◆ Outline labeling records
#####
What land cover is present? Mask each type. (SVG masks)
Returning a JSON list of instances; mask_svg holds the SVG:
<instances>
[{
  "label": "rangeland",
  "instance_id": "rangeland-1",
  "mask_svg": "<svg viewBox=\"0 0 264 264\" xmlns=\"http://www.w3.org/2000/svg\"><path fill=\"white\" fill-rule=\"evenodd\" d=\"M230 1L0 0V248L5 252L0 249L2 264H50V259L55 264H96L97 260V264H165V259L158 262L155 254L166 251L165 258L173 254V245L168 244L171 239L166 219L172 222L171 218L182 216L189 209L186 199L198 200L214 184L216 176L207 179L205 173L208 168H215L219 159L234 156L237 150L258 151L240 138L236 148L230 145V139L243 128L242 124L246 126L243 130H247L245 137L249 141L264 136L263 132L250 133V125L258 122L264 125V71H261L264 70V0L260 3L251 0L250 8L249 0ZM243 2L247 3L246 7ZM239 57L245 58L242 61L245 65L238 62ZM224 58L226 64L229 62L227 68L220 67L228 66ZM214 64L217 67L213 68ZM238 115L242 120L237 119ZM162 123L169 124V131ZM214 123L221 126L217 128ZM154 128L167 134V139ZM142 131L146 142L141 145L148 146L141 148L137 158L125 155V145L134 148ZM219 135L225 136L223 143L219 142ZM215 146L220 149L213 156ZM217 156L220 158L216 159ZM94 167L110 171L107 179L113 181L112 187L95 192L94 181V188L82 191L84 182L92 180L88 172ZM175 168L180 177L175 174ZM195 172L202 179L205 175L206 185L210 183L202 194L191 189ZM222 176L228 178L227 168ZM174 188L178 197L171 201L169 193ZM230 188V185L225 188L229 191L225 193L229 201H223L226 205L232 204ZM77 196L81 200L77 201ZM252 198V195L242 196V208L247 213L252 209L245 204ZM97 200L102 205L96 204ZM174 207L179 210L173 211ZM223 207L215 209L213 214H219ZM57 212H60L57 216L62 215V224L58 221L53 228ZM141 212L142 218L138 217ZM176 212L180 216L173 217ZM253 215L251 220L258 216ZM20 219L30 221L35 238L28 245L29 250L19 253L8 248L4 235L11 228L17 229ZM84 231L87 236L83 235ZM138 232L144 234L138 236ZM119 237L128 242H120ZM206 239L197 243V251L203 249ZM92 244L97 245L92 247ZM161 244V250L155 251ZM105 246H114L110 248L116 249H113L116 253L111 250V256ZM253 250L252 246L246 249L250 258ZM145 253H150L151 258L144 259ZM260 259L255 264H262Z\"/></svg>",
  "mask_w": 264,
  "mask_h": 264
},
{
#####
◆ The task
Copy these records verbatim, every line included.

◆ Output for this task
What land cover is present? Mask each type. (SVG masks)
Returning a JSON list of instances; mask_svg holds the SVG:
<instances>
[{
  "label": "rangeland",
  "instance_id": "rangeland-1",
  "mask_svg": "<svg viewBox=\"0 0 264 264\" xmlns=\"http://www.w3.org/2000/svg\"><path fill=\"white\" fill-rule=\"evenodd\" d=\"M230 1L0 0V248L5 252L0 249L2 264H50V259L55 264H96L97 260V264H165V259L158 262L155 254L166 251L165 258L173 254V245L168 244L171 239L166 219L172 222L171 218L182 216L189 209L186 199L198 200L214 184L216 176L207 179L205 173L208 168H215L219 159L234 156L237 150L258 151L240 138L236 148L230 145V139L243 128L242 124L246 126L243 130H247L245 137L249 141L264 136L263 132L250 133V125L258 122L264 125V71H261L264 70V0L260 3L251 0L250 8L249 0ZM243 2L247 3L246 7ZM239 57L245 58L242 61L245 65L238 62ZM224 58L226 64L229 62L227 68L220 67L228 66ZM214 64L217 67L213 68ZM238 115L242 120L237 119ZM162 123L169 124V131ZM214 123L221 126L217 128ZM154 128L167 134V139ZM142 131L146 142L141 145L148 146L141 148L137 158L125 155V145L134 148ZM219 135L225 136L223 143L219 142ZM215 146L220 149L213 156ZM217 156L220 158L216 159ZM94 167L110 171L107 179L113 181L112 187L95 192L94 181V188L82 191L84 182L92 180L88 172ZM175 168L180 177L175 174ZM195 172L202 179L205 175L206 185L210 183L202 194L191 189ZM222 176L228 178L227 168ZM174 188L178 197L171 201L169 193ZM230 188V185L225 188L229 191L225 193L229 201H223L226 205L232 204ZM77 196L81 200L77 201ZM252 198V195L242 196V208L247 213L252 209L245 204ZM97 200L102 205L96 204ZM174 207L179 210L173 211ZM223 207L215 209L213 214H219ZM57 212H60L57 216L62 215V224L58 221L53 228ZM141 212L142 218L138 217ZM176 212L180 216L173 217ZM253 215L251 220L258 216ZM20 219L30 221L35 238L28 245L29 250L19 253L8 248L4 235L11 228L17 229ZM84 231L87 236L83 235ZM138 232L144 234L138 236ZM119 237L128 242H120ZM206 239L197 243V251L203 249ZM92 244L97 245L92 247ZM161 244V250L155 251ZM105 246H114L110 248L116 249H113L116 253L111 250V256ZM253 250L252 246L246 249L250 258ZM145 253H150L151 258L144 259ZM260 259L255 264H262Z\"/></svg>",
  "mask_w": 264,
  "mask_h": 264
},
{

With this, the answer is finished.